### DATA SHOWN
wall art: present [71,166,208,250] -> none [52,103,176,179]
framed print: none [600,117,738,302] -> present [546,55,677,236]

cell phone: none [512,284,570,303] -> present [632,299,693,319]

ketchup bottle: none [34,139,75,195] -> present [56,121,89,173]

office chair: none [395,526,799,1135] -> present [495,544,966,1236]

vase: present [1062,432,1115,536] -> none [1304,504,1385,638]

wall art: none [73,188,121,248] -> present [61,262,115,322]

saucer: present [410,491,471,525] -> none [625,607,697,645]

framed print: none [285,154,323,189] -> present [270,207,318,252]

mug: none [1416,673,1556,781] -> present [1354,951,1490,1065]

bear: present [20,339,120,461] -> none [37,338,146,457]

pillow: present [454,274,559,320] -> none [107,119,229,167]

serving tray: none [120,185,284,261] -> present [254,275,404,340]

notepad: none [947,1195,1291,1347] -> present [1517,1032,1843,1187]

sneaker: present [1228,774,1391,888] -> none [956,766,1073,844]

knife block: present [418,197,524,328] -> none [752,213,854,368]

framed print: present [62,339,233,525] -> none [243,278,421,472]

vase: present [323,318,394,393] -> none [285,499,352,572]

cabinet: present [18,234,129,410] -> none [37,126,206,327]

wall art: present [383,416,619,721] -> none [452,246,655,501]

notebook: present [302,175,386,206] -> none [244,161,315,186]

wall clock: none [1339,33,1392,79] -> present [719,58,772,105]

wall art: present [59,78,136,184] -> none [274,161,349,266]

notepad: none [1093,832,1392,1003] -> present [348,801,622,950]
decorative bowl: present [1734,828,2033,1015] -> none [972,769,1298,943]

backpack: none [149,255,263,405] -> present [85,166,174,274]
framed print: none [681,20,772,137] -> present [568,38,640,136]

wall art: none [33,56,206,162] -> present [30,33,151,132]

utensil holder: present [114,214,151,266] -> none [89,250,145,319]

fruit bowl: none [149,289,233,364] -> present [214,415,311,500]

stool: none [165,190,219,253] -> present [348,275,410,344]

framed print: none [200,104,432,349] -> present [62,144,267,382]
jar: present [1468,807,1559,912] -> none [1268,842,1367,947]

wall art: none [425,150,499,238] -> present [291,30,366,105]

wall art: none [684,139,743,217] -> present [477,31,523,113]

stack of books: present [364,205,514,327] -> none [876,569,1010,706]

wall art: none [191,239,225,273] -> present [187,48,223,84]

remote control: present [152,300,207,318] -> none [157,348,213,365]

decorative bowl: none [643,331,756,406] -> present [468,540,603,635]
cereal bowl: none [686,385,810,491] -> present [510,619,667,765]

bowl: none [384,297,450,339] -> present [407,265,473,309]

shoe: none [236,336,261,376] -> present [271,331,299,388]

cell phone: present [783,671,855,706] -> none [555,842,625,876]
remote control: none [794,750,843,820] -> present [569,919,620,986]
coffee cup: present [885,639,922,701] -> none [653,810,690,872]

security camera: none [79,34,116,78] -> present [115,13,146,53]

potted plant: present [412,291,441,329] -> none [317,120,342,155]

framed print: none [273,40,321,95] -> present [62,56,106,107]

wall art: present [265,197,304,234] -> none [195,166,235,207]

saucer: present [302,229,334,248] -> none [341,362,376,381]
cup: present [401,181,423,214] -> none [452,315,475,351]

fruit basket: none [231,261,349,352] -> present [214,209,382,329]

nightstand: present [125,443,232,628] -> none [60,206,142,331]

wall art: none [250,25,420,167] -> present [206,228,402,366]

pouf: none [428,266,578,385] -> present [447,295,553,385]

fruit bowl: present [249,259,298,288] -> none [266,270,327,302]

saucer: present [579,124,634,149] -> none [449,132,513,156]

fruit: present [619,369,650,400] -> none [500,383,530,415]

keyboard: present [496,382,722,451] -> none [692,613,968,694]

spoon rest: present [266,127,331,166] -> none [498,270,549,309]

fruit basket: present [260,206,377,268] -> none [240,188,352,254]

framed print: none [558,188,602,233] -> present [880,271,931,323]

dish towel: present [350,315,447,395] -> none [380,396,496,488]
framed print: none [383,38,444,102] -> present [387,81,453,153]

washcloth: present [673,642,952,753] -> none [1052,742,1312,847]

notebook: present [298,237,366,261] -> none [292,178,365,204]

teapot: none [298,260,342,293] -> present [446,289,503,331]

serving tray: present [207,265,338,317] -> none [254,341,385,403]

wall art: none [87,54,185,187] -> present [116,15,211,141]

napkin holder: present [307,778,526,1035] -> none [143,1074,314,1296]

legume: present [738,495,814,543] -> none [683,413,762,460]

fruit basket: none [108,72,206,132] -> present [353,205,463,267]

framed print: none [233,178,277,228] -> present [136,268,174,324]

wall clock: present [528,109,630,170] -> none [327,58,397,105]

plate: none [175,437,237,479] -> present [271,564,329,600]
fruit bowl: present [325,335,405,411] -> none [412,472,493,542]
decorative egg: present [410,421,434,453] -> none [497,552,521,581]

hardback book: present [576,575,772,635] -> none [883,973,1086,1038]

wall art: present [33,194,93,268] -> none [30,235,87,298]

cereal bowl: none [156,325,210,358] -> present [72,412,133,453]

### WHAT THE TASK REQUIRES
Restate verbatim the first line above and all lines after it through the line containing "office chair: none"; omit the rest.

### ANSWER BELOW
wall art: present [71,166,208,250] -> none [52,103,176,179]
framed print: none [600,117,738,302] -> present [546,55,677,236]

cell phone: none [512,284,570,303] -> present [632,299,693,319]

ketchup bottle: none [34,139,75,195] -> present [56,121,89,173]

office chair: none [395,526,799,1135] -> present [495,544,966,1236]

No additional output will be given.